**TEXT:**
Hey Yan,

Would you be up for contributing a tutorial page that describes this? This
is really useful information. Our docs are just simple .md files in the
main code base.

Regarding step (3), is the hdfs-site.xml put into the conf folder for the
NM boxes, or on the client side (where run-job.sh is run)?

Cheers,
Chris

On 3/11/14 10:07 AM, "Yan Fang" <[email protected]> wrote:

>Hi Sonali,
>
>The way I make Samza run with HDFS is following:
>
>1. include hdfs jar in Samza jar tar.gz.
>2. you may also want to make sure the hadoop-common.jar has the same
>version as your hdfs jar. Otherwise, you may have configuration error
>popping out.
>3. then put hdfs-site.xml to conf folder, the same folder as the
>yarn-site.xml
>4. all other steps are not changed.
>
>Hope this will help. Thank you.
>
>Cheers,
>
>Fang, Yan
>[email protected]
>+1 (206) 849-4108
>
>
>On Tue, Mar 11, 2014 at 9:25 AM, Chris Riccomini
><[email protected]>wrote:
>
>> Hey Sonali,
>>
>> I believe that you need to make sure that the HDFS jar is in your
>>.tar.gz
>> file, as you've said.
>>
>> If that doesn't work, you might need to define this setting in
>> core-site.xml on the machine you're running run-job.sh on:
>>
>> <property>
>>   <name>fs.hdfs.impl</name>
>>   <value>org.apache.hadoop.hdfs.DistributedFileSystem</value>
>>   <description>The FileSystem for hdfs: uris.</description>
>> </property>
>>
>>
>> You might also need to configure your NodeManagers to have the HDFS file
>> system impl as well.

**DATA SHOWN:**

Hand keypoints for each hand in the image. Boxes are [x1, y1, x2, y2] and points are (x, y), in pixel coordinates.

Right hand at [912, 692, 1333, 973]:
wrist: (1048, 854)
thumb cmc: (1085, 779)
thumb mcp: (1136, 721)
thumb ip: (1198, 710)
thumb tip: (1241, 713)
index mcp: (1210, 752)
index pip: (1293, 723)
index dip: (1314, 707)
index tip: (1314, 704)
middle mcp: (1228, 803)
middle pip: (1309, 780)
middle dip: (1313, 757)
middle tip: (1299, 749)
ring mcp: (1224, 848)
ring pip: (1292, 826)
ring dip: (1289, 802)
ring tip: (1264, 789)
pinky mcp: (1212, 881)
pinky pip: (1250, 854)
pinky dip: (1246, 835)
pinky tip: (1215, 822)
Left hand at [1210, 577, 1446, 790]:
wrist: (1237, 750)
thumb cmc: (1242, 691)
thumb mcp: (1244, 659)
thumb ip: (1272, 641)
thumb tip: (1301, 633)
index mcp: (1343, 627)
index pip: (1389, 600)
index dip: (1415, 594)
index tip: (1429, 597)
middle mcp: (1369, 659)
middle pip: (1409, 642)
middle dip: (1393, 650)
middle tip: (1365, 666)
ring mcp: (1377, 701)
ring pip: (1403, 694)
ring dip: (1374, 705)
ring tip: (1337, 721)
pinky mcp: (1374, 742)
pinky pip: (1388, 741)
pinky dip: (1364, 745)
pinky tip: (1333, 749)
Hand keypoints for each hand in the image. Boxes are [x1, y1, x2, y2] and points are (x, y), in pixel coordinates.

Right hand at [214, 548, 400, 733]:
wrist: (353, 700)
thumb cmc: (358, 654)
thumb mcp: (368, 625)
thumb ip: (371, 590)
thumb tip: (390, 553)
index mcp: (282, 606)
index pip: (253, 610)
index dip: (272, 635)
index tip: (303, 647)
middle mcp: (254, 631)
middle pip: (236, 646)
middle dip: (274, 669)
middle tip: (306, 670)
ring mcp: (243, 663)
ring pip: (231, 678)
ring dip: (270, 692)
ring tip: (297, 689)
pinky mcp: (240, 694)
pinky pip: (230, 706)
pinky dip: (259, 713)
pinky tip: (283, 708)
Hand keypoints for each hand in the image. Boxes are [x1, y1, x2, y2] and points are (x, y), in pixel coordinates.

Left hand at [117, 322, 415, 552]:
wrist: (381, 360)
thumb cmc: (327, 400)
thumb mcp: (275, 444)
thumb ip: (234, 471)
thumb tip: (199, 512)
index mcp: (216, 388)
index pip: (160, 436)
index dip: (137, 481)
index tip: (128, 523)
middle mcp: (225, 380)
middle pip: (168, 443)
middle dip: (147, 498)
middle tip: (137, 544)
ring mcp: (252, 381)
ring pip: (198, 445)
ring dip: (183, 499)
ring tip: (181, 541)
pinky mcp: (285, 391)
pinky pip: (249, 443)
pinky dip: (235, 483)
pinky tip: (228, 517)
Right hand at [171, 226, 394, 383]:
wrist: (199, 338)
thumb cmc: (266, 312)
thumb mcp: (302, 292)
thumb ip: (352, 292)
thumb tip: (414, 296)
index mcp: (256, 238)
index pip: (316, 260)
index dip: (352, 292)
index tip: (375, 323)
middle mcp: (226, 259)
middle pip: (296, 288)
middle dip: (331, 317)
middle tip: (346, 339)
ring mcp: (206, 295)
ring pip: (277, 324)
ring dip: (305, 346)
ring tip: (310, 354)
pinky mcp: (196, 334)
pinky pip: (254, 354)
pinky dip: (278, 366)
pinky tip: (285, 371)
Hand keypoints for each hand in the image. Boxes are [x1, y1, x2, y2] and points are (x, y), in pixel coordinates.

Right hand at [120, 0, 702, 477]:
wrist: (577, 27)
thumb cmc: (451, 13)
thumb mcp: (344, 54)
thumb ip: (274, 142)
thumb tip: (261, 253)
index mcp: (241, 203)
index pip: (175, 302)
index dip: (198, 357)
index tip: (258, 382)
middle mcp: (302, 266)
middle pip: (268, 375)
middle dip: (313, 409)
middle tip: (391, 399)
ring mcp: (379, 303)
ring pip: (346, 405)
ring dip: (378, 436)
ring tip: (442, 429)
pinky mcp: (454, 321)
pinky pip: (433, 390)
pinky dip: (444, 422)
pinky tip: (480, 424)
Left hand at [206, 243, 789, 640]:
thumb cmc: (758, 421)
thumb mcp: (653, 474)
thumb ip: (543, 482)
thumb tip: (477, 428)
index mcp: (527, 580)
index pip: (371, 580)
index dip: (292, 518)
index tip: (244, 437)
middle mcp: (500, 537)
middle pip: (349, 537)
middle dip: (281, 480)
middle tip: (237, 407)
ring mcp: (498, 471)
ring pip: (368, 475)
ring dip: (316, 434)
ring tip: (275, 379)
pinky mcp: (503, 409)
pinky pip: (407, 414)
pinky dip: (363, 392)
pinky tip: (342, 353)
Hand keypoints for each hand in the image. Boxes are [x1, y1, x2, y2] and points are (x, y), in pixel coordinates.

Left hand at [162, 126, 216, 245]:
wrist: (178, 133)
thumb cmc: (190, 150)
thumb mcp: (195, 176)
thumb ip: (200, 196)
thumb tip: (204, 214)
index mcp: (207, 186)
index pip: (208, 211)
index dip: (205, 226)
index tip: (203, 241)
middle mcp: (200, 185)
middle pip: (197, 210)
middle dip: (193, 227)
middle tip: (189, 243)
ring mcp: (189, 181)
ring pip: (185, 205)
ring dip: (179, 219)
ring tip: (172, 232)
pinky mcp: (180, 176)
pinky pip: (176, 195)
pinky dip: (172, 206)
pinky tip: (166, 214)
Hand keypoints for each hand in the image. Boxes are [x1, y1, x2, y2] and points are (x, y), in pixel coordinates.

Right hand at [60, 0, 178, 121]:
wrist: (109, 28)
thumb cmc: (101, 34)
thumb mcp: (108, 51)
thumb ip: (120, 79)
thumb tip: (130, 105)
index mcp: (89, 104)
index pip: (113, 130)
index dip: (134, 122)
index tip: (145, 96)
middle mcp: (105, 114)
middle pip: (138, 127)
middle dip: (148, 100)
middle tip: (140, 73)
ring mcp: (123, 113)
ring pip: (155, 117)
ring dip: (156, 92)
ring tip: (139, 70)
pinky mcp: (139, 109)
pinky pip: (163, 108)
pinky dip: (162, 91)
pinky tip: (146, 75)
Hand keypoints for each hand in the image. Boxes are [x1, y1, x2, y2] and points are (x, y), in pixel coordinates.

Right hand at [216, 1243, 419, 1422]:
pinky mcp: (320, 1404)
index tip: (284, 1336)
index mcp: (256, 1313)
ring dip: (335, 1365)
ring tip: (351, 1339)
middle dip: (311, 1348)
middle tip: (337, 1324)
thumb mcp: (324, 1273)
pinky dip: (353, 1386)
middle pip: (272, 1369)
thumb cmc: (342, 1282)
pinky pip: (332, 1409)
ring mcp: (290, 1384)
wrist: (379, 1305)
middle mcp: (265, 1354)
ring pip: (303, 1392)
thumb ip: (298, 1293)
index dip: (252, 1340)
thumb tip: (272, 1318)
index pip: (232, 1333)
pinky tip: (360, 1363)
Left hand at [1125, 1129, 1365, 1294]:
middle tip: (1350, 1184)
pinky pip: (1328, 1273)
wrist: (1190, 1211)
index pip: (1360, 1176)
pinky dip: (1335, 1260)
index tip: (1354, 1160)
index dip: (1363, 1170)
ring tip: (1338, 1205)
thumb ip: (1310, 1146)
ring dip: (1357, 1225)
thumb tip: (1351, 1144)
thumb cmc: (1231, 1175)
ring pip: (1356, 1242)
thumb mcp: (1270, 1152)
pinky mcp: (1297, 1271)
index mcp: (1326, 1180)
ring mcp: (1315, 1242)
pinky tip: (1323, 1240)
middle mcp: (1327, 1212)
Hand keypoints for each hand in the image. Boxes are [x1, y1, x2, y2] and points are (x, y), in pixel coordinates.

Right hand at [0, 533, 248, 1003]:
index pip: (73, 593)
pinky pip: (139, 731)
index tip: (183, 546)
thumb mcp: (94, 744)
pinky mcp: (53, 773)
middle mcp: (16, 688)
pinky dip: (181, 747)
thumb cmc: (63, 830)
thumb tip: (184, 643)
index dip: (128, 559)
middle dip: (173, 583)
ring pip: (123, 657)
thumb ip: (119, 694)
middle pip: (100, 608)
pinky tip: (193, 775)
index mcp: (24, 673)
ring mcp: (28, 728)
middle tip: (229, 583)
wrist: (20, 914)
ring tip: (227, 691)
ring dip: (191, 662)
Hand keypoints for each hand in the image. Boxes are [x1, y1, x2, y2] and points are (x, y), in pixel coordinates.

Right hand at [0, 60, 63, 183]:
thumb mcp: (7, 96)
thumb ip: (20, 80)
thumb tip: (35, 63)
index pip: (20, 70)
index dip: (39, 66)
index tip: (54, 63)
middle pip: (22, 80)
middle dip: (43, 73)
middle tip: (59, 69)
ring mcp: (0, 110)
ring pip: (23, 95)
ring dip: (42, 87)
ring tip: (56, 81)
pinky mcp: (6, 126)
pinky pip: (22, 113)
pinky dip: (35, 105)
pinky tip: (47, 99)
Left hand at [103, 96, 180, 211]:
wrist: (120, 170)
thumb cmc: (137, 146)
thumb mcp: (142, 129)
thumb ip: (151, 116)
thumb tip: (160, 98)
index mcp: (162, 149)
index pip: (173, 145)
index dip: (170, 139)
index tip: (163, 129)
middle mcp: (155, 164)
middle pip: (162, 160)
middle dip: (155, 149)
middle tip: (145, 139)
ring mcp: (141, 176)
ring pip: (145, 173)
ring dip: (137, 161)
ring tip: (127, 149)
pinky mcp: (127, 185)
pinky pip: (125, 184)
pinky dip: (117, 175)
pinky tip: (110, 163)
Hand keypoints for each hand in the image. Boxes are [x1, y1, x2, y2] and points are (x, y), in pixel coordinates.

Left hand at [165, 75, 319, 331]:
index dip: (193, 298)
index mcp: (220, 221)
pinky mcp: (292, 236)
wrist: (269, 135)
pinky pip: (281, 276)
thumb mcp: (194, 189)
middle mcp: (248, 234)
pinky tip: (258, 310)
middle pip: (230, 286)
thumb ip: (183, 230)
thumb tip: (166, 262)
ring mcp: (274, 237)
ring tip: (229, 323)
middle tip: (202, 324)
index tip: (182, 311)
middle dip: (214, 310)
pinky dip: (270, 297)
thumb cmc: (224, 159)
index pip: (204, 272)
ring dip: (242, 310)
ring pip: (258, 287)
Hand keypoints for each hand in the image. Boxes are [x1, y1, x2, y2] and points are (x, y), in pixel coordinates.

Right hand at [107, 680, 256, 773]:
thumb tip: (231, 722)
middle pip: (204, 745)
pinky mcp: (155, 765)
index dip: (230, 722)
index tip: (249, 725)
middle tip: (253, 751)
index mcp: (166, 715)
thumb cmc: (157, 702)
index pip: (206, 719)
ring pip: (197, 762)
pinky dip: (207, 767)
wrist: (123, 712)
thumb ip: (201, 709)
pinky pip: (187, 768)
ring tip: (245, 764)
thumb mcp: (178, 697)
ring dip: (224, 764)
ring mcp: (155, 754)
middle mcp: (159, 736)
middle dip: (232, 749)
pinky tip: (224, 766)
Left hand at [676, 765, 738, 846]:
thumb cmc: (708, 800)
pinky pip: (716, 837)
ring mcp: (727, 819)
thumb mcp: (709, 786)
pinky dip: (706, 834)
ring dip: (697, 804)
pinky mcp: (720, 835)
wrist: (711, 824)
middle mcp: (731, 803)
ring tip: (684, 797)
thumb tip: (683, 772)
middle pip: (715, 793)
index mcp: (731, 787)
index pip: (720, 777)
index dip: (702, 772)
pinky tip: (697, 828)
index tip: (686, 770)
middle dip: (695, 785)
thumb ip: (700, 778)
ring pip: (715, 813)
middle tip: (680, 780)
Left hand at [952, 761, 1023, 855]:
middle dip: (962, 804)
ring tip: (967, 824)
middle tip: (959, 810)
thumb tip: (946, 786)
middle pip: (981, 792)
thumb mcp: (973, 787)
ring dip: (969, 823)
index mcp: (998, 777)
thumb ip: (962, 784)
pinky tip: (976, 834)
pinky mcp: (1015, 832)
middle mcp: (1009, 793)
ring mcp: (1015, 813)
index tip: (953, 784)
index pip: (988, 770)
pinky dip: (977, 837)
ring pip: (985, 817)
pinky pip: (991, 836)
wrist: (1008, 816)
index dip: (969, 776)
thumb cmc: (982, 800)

**LIST OF TASKS:**
**a.** Name every XML configuration file mentioned in the thread on running Samza with HDFS.
**b.** In the Samza thread, which jar should hadoop-common.jar match in version to avoid configuration errors?
**c.** Extend the thread on running Samza with HDFS past its last sentence.

**OUTPUTS BY TASK:**
**a.** hdfs-site.xml, yarn-site.xml, core-site.xml

**b.** The HDFS jar.

**c.**
>>
>> I've never run Samza with HDFS, so I'm guessing here. Perhaps someone
>>else
>> on the list has been successful with this?
>>
>> Cheers,
>> Chris
>>
>> On 3/10/14 3:59 PM, "[email protected]"
>> <[email protected]> wrote:
>>
>> >Hello,
>> >
>> >I fixed this by starting from scratch with gradlew. But now when I run
>>my
>> >job it throws this error:
>> >Exception in thread "main" java.io.IOException: No FileSystem for
>>scheme:
>> >hdfs
>> >        at
>> 
>>>org.apache.hadoop.fs.FileSystem.getFileSystemClass(FileSystem.java:2421)
>> >        at
>> >org.apache.hadoop.fs.FileSystem.createFileSystem(FileSystem.java:2428)
>> >        at 
>>org.apache.hadoop.fs.FileSystem.access$200(FileSystem.java:88)
>> >        at
>> >org.apache.hadoop.fs.FileSystem$Cache.getInternal(FileSystem.java:2467)
>> >        at 
>>org.apache.hadoop.fs.FileSystem$Cache.get(FileSystem.java:2449)
>> >        at org.apache.hadoop.fs.FileSystem.get(FileSystem.java:367)
>> >        at org.apache.hadoop.fs.Path.getFileSystem(Path.java:287)
>> >        at
>> 
>>>org.apache.samza.job.yarn.ClientHelper.submitApplication(ClientHelper.sc
>>>al
>> >a:111)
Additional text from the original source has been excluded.